● **Your assignment**
The expected output is the complete listing, copied word for word.

● **Material shown**
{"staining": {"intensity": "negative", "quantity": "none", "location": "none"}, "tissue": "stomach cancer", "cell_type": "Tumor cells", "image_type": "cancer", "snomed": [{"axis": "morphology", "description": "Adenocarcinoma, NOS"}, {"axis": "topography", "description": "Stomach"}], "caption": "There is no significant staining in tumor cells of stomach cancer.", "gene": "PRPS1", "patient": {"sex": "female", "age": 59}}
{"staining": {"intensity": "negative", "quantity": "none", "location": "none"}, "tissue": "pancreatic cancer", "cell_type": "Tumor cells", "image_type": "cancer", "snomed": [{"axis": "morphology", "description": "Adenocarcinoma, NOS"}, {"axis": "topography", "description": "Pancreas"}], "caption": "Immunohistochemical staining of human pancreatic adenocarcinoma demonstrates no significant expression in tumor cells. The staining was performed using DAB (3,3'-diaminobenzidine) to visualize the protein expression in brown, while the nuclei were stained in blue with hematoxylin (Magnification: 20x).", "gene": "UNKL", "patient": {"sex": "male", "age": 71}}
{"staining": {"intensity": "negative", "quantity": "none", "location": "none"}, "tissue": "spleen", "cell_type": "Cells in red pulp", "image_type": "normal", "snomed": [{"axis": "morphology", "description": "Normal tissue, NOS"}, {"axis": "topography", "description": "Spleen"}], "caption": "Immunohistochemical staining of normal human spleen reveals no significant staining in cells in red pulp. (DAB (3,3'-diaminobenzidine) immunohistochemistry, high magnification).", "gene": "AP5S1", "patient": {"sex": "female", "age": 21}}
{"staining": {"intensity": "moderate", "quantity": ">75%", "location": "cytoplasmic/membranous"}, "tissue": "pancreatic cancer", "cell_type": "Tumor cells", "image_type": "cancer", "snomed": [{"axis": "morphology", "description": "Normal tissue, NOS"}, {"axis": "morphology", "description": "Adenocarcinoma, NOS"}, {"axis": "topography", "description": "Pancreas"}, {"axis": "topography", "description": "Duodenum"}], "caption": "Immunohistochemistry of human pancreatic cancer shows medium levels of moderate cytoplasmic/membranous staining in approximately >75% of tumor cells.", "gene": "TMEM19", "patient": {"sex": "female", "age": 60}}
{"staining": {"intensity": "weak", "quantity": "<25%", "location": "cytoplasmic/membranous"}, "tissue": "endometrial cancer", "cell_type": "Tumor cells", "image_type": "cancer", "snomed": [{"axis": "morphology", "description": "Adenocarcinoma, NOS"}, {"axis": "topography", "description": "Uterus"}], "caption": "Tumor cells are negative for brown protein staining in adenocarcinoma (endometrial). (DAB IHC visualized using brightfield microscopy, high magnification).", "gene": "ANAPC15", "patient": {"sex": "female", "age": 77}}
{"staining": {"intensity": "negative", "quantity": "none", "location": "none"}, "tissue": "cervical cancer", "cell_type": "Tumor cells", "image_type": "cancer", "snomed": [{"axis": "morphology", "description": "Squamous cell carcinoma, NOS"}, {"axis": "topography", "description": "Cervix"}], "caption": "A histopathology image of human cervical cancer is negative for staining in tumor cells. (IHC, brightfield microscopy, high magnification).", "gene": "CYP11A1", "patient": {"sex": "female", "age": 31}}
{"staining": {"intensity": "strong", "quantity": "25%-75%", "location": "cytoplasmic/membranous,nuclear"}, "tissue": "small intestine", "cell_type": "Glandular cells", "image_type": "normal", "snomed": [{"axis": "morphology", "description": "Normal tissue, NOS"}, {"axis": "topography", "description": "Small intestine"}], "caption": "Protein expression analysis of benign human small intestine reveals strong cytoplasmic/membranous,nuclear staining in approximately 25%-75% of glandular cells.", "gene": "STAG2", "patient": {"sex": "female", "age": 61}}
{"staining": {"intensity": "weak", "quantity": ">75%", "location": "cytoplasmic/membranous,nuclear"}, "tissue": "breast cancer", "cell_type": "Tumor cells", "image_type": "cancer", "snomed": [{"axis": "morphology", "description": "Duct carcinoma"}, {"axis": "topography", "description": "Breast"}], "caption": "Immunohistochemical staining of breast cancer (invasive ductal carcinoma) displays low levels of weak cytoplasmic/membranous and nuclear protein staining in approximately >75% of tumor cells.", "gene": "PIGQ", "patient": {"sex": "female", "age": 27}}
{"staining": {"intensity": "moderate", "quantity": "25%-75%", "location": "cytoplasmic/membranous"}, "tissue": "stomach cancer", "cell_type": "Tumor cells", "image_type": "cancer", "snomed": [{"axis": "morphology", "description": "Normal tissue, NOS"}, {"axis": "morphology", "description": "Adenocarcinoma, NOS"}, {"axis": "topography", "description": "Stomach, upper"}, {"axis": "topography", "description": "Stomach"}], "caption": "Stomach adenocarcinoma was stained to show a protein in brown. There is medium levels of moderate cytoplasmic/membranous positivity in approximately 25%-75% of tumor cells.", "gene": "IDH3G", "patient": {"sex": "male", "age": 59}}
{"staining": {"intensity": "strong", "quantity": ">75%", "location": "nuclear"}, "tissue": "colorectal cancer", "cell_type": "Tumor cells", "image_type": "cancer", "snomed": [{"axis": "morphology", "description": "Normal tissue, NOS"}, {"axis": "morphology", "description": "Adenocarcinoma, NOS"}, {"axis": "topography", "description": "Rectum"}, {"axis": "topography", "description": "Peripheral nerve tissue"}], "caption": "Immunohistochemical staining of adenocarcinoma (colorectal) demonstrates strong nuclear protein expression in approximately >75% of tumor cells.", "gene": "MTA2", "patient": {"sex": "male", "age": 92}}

● **Answer section**
{"staining": {"intensity": "negative", "quantity": "none", "location": "none"}, "tissue": "stomach cancer", "cell_type": "Tumor cells", "image_type": "cancer", "snomed": [{"axis": "morphology", "description": "Adenocarcinoma, NOS"}, {"axis": "topography", "description": "Stomach"}], "caption": "There is no significant staining in tumor cells of stomach cancer.", "gene": "PRPS1", "patient": {"sex": "female", "age": 59}}
{"staining": {"intensity": "negative", "quantity": "none", "location": "none"}, "tissue": "pancreatic cancer", "cell_type": "Tumor cells", "image_type": "cancer", "snomed": [{"axis": "morphology", "description": "Adenocarcinoma, NOS"}, {"axis": "topography", "description": "Pancreas"}], "caption": "Immunohistochemical staining of human pancreatic adenocarcinoma demonstrates no significant expression in tumor cells. The staining was performed using DAB (3,3'-diaminobenzidine) to visualize the protein expression in brown, while the nuclei were stained in blue with hematoxylin (Magnification: 20x).", "gene": "UNKL", "patient": {"sex": "male", "age": 71}}
{"staining": {"intensity": "negative", "quantity": "none", "location": "none"}, "tissue": "spleen", "cell_type": "Cells in red pulp", "image_type": "normal", "snomed": [{"axis": "morphology", "description": "Normal tissue, NOS"}, {"axis": "topography", "description": "Spleen"}], "caption": "Immunohistochemical staining of normal human spleen reveals no significant staining in cells in red pulp. (DAB (3,3'-diaminobenzidine) immunohistochemistry, high magnification).", "gene": "AP5S1", "patient": {"sex": "female", "age": 21}}
{"staining": {"intensity": "moderate", "quantity": ">75%", "location": "cytoplasmic/membranous"}, "tissue": "pancreatic cancer", "cell_type": "Tumor cells", "image_type": "cancer", "snomed": [{"axis": "morphology", "description": "Normal tissue, NOS"}, {"axis": "morphology", "description": "Adenocarcinoma, NOS"}, {"axis": "topography", "description": "Pancreas"}, {"axis": "topography", "description": "Duodenum"}], "caption": "Immunohistochemistry of human pancreatic cancer shows medium levels of moderate cytoplasmic/membranous staining in approximately >75% of tumor cells.", "gene": "TMEM19", "patient": {"sex": "female", "age": 60}}
{"staining": {"intensity": "weak", "quantity": "<25%", "location": "cytoplasmic/membranous"}, "tissue": "endometrial cancer", "cell_type": "Tumor cells", "image_type": "cancer", "snomed": [{"axis": "morphology", "description": "Adenocarcinoma, NOS"}, {"axis": "topography", "description": "Uterus"}], "caption": "Tumor cells are negative for brown protein staining in adenocarcinoma (endometrial). (DAB IHC visualized using brightfield microscopy, high magnification).", "gene": "ANAPC15", "patient": {"sex": "female", "age": 77}}
{"staining": {"intensity": "negative", "quantity": "none", "location": "none"}, "tissue": "cervical cancer", "cell_type": "Tumor cells", "image_type": "cancer", "snomed": [{"axis": "morphology", "description": "Squamous cell carcinoma, NOS"}, {"axis": "topography", "description": "Cervix"}], "caption": "A histopathology image of human cervical cancer is negative for staining in tumor cells. (IHC, brightfield microscopy, high magnification).", "gene": "CYP11A1", "patient": {"sex": "female", "age": 31}}
{"staining": {"intensity": "strong", "quantity": "25%-75%", "location": "cytoplasmic/membranous,nuclear"}, "tissue": "small intestine", "cell_type": "Glandular cells", "image_type": "normal", "snomed": [{"axis": "morphology", "description": "Normal tissue, NOS"}, {"axis": "topography", "description": "Small intestine"}], "caption": "Protein expression analysis of benign human small intestine reveals strong cytoplasmic/membranous,nuclear staining in approximately 25%-75% of glandular cells.", "gene": "STAG2", "patient": {"sex": "female", "age": 61}}
{"staining": {"intensity": "weak", "quantity": ">75%", "location": "cytoplasmic/membranous,nuclear"}, "tissue": "breast cancer", "cell_type": "Tumor cells", "image_type": "cancer", "snomed": [{"axis": "morphology", "description": "Duct carcinoma"}, {"axis": "topography", "description": "Breast"}], "caption": "Immunohistochemical staining of breast cancer (invasive ductal carcinoma) displays low levels of weak cytoplasmic/membranous and nuclear protein staining in approximately >75% of tumor cells.", "gene": "PIGQ", "patient": {"sex": "female", "age": 27}}
{"staining": {"intensity": "moderate", "quantity": "25%-75%", "location": "cytoplasmic/membranous"}, "tissue": "stomach cancer", "cell_type": "Tumor cells", "image_type": "cancer", "snomed": [{"axis": "morphology", "description": "Normal tissue, NOS"}, {"axis": "morphology", "description": "Adenocarcinoma, NOS"}, {"axis": "topography", "description": "Stomach, upper"}, {"axis": "topography", "description": "Stomach"}], "caption": "Stomach adenocarcinoma was stained to show a protein in brown. There is medium levels of moderate cytoplasmic/membranous positivity in approximately 25%-75% of tumor cells.", "gene": "IDH3G", "patient": {"sex": "male", "age": 59}}
{"staining": {"intensity": "strong", "quantity": ">75%", "location": "nuclear"}, "tissue": "colorectal cancer", "cell_type": "Tumor cells", "image_type": "cancer", "snomed": [{"axis": "morphology", "description": "Normal tissue, NOS"}, {"axis": "morphology", "description": "Adenocarcinoma, NOS"}, {"axis": "topography", "description": "Rectum"}, {"axis": "topography", "description": "Peripheral nerve tissue"}], "caption": "Immunohistochemical staining of adenocarcinoma (colorectal) demonstrates strong nuclear protein expression in approximately >75% of tumor cells.", "gene": "MTA2", "patient": {"sex": "male", "age": 92}}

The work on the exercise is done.